Task objective:
Return each line in the data below that contains the word "Yevlakh", copying the lines unchanged.

The data:
^^^^^^^^
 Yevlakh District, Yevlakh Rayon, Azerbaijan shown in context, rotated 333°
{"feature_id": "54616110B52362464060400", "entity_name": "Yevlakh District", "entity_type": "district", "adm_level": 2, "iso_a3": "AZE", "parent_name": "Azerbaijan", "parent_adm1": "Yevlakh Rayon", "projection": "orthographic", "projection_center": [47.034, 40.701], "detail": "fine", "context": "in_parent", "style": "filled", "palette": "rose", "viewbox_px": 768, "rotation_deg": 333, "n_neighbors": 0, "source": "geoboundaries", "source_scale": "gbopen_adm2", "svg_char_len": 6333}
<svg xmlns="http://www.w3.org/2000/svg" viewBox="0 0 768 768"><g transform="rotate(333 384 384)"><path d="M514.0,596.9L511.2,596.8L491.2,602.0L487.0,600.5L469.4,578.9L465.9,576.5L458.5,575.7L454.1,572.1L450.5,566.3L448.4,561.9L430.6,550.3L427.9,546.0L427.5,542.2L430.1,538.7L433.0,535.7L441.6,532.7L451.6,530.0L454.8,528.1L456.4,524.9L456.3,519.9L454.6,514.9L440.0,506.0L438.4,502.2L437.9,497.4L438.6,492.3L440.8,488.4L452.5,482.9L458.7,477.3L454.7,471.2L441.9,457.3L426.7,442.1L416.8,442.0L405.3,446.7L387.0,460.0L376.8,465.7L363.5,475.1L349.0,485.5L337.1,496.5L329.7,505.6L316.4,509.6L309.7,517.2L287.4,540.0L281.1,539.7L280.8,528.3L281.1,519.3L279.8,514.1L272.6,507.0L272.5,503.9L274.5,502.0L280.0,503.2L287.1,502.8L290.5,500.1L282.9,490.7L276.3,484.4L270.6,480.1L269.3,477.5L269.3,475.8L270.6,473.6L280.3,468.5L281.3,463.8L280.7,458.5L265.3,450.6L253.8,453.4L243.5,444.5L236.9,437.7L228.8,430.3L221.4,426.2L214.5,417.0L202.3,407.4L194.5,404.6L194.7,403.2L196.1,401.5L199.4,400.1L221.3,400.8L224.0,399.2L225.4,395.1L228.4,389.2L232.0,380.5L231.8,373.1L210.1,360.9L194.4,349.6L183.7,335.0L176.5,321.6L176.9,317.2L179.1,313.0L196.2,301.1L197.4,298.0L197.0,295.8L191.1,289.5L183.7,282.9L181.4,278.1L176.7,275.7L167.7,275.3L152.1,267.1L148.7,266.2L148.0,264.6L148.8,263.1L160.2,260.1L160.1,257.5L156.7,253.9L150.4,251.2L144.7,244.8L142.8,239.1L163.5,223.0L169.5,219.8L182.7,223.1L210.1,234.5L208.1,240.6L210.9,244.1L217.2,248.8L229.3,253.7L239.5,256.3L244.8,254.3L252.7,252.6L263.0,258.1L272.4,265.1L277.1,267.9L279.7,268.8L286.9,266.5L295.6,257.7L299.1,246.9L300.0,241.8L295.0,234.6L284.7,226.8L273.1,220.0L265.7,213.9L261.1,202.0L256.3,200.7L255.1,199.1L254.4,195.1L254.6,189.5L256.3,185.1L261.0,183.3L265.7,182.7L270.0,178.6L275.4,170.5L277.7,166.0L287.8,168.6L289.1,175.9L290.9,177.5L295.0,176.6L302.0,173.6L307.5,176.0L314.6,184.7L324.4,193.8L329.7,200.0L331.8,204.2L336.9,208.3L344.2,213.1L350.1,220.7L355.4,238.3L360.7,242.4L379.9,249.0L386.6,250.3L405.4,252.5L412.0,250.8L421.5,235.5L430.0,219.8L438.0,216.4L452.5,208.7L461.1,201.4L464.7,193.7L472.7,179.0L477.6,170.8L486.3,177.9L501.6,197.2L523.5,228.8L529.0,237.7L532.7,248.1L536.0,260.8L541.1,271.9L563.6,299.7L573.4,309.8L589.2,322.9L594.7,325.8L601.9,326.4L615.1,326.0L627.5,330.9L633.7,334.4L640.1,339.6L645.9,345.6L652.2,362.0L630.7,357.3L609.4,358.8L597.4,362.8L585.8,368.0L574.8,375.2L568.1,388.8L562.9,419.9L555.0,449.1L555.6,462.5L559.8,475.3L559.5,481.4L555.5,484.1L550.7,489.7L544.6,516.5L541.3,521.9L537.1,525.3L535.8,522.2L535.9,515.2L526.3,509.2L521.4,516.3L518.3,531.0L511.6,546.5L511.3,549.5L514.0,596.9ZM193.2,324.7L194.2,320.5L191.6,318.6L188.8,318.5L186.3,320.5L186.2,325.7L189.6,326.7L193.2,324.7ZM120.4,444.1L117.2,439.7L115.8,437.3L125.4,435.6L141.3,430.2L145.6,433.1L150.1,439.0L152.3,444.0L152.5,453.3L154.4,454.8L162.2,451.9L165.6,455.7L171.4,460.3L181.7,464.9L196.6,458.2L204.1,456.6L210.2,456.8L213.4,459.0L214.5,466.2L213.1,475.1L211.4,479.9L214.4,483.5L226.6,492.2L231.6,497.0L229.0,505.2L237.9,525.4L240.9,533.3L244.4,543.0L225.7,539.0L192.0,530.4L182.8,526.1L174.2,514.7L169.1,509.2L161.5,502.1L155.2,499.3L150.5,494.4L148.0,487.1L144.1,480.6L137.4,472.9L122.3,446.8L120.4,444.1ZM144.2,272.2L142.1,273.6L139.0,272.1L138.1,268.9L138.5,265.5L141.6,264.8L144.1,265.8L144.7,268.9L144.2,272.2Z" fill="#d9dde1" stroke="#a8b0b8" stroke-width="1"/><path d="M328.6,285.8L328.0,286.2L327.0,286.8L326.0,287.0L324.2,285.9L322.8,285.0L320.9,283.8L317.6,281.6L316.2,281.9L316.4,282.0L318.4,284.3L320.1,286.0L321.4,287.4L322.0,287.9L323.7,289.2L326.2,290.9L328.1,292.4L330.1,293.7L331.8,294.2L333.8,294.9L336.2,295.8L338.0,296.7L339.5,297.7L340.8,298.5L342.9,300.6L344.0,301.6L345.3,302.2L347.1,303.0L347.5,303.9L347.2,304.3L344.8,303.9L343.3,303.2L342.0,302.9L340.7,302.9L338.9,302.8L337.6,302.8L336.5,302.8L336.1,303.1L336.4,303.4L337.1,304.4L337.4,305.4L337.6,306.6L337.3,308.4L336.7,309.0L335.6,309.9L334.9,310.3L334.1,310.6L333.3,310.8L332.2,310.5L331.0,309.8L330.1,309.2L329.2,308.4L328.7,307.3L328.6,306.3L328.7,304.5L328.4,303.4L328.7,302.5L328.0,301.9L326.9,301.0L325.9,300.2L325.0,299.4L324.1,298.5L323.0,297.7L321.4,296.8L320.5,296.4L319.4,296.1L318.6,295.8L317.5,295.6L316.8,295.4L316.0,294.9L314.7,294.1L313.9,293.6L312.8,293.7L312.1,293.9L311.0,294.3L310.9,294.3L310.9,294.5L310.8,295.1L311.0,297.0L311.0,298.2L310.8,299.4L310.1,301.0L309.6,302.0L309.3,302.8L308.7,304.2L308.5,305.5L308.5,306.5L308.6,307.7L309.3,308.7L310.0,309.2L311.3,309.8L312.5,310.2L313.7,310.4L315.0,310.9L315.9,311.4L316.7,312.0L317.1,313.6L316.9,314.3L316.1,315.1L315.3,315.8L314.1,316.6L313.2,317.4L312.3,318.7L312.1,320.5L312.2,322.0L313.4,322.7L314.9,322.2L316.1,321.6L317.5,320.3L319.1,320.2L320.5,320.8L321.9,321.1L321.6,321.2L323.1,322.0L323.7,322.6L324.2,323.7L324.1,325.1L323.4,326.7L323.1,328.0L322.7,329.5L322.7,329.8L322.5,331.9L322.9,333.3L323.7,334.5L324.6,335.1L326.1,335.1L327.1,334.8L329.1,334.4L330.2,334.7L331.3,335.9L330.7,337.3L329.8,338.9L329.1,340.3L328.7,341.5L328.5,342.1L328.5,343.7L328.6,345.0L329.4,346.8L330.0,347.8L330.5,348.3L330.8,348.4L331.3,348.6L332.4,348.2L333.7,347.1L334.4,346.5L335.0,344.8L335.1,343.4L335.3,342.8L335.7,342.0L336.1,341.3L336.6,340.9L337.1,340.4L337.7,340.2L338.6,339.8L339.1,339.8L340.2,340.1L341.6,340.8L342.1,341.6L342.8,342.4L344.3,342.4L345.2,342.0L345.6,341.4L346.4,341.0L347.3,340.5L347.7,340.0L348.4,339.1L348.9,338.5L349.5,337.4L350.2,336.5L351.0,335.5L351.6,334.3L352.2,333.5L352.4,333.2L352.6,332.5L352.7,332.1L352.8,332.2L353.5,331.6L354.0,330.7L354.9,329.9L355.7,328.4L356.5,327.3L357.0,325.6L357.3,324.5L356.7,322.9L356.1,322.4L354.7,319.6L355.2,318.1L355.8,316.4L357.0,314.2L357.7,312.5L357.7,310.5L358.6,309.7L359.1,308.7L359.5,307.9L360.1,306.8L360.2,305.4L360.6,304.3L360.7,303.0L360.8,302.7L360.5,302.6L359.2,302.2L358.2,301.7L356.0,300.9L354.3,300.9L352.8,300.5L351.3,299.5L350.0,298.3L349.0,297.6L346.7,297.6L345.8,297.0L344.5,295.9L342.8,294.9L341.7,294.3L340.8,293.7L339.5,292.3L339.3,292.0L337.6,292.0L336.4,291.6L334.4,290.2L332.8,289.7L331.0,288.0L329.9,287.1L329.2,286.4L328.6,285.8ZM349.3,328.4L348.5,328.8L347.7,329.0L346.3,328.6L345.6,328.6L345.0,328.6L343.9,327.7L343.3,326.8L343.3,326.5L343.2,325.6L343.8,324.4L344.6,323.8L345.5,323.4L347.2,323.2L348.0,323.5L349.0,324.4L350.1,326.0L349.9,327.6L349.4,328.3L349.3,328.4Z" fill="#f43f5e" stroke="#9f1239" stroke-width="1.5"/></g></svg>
^^^^^^^^
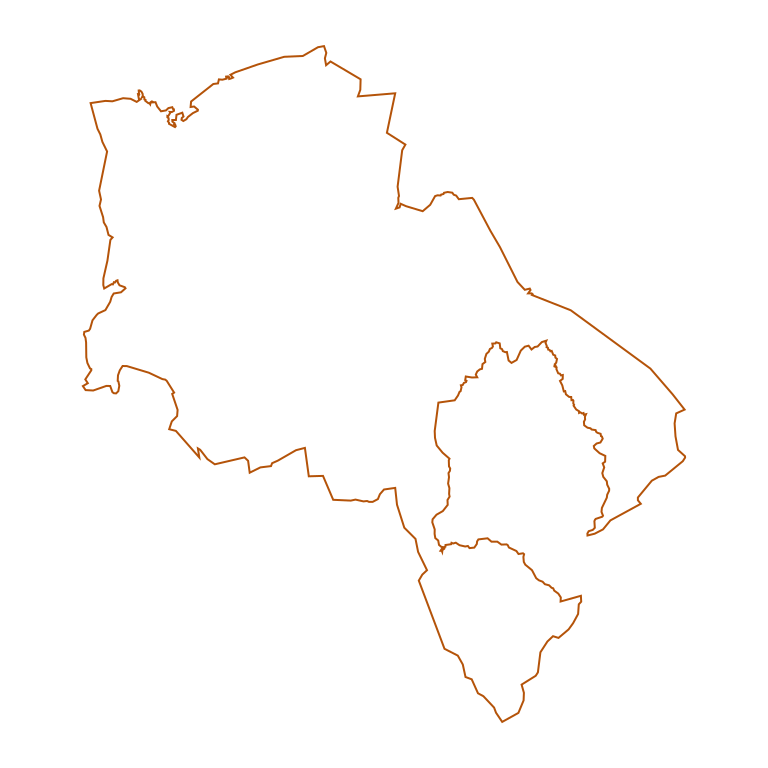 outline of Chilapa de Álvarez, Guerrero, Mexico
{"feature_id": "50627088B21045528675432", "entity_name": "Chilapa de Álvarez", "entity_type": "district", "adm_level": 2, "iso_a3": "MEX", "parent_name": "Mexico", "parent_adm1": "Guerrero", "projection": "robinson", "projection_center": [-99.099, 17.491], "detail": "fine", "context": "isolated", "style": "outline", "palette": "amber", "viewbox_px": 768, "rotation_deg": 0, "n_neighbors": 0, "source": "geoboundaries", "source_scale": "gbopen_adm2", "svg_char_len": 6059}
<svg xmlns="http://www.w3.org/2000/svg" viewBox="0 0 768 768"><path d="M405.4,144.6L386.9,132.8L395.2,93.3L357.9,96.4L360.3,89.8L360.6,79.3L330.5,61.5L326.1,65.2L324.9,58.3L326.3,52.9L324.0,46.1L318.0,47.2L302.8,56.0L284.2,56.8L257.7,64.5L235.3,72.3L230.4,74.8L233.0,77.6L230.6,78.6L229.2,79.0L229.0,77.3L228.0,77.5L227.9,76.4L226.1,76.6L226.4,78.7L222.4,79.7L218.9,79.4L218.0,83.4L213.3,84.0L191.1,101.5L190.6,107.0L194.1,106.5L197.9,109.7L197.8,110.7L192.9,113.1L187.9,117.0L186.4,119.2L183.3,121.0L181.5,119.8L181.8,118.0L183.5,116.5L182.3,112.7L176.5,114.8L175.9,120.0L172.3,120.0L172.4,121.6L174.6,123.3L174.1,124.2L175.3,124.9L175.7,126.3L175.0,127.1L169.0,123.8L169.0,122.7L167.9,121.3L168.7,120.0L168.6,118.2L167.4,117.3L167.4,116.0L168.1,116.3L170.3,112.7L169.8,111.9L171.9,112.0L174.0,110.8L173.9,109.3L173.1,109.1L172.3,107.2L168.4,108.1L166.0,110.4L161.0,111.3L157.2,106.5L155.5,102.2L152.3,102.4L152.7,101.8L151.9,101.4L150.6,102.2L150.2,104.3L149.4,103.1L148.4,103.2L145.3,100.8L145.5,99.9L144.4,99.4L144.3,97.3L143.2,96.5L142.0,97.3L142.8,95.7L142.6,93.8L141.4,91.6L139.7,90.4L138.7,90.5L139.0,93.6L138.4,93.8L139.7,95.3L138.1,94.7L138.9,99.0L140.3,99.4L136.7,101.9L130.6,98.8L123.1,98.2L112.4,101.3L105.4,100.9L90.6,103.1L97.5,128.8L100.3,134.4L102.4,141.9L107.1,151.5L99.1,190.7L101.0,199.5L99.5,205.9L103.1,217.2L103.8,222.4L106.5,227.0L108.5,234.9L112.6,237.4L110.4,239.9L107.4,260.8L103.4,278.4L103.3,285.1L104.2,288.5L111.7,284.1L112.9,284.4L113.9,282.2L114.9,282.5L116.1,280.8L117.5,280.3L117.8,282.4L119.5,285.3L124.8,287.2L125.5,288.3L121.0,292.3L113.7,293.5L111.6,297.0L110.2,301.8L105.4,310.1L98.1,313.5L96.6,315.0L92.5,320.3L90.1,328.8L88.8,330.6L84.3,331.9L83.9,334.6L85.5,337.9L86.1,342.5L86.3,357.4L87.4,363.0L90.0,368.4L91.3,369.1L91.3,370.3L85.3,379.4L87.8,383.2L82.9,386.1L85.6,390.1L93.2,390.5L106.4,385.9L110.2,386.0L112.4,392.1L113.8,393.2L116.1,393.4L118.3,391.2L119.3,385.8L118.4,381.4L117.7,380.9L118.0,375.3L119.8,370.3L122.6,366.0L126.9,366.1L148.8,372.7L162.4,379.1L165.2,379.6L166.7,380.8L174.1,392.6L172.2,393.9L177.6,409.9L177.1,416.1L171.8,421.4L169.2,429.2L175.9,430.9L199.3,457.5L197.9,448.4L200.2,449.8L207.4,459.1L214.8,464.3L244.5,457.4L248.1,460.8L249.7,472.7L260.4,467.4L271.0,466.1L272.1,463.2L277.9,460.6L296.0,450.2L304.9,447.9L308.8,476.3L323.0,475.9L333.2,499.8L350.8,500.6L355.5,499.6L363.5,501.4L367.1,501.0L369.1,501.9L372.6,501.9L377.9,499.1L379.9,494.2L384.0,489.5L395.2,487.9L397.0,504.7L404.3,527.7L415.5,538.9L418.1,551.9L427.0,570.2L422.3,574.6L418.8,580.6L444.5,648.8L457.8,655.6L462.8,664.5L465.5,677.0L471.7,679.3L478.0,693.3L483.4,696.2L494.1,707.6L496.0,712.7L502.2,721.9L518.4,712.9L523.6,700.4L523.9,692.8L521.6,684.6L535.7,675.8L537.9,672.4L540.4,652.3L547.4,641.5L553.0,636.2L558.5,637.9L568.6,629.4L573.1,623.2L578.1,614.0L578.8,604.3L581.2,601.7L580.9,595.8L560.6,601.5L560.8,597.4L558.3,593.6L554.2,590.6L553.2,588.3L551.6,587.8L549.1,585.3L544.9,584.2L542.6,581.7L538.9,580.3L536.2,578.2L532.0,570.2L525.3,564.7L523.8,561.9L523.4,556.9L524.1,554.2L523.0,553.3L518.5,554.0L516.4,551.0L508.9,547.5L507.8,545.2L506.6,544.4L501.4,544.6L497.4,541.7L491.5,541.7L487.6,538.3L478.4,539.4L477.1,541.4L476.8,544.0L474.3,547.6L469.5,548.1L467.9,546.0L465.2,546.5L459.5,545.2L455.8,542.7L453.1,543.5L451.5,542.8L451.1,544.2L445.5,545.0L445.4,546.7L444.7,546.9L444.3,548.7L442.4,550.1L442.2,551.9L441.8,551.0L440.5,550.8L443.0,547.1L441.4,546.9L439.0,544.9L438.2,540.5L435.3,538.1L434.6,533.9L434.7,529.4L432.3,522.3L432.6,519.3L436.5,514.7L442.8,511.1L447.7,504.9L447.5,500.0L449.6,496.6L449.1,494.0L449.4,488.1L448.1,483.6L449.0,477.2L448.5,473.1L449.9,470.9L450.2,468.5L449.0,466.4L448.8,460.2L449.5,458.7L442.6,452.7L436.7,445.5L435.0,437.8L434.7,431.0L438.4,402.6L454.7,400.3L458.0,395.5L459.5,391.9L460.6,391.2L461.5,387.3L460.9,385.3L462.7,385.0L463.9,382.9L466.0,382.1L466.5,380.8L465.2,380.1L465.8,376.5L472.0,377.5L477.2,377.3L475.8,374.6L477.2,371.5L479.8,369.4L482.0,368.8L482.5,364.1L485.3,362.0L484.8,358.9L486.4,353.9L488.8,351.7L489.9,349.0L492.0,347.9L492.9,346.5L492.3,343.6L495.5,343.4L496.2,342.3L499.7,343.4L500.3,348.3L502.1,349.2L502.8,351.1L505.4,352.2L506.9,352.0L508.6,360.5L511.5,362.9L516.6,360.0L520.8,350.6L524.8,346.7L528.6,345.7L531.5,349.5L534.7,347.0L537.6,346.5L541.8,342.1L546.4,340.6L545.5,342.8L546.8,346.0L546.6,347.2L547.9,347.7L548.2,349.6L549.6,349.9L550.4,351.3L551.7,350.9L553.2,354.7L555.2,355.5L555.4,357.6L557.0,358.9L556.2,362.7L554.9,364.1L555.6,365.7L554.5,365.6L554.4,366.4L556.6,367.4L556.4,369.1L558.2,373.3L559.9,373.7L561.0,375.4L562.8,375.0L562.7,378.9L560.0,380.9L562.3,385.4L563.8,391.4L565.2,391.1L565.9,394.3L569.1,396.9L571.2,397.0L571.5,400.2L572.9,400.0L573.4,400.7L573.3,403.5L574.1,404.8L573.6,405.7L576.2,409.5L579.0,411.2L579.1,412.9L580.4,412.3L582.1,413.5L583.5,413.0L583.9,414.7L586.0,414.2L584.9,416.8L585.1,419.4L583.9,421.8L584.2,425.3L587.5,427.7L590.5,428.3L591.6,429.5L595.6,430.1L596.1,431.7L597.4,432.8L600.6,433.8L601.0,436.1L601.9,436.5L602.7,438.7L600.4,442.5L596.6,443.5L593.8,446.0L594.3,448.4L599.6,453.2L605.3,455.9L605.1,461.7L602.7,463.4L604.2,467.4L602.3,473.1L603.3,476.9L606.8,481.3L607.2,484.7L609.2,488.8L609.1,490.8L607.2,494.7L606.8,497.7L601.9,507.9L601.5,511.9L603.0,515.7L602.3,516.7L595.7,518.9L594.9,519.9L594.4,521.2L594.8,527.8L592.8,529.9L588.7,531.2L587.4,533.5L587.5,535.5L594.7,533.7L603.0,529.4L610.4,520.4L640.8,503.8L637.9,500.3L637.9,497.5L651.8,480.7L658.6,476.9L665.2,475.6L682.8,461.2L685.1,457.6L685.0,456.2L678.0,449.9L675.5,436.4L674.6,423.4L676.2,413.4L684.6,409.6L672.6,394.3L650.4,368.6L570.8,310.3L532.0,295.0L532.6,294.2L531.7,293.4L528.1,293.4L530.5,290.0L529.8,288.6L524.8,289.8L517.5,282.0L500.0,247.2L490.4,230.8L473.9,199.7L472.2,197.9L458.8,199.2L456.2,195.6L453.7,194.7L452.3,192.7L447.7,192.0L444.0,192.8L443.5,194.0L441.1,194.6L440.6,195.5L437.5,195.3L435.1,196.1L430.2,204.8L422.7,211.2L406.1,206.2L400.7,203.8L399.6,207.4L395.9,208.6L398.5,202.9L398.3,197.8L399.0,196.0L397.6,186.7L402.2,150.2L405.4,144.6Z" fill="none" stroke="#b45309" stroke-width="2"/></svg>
^^^^^^^^
Written answer:
 Yevlakh District, Yevlakh Rayon, Azerbaijan shown in context, rotated 333°
{"feature_id": "54616110B52362464060400", "entity_name": "Yevlakh District", "entity_type": "district", "adm_level": 2, "iso_a3": "AZE", "parent_name": "Azerbaijan", "parent_adm1": "Yevlakh Rayon", "projection": "orthographic", "projection_center": [47.034, 40.701], "detail": "fine", "context": "in_parent", "style": "filled", "palette": "rose", "viewbox_px": 768, "rotation_deg": 333, "n_neighbors": 0, "source": "geoboundaries", "source_scale": "gbopen_adm2", "svg_char_len": 6333}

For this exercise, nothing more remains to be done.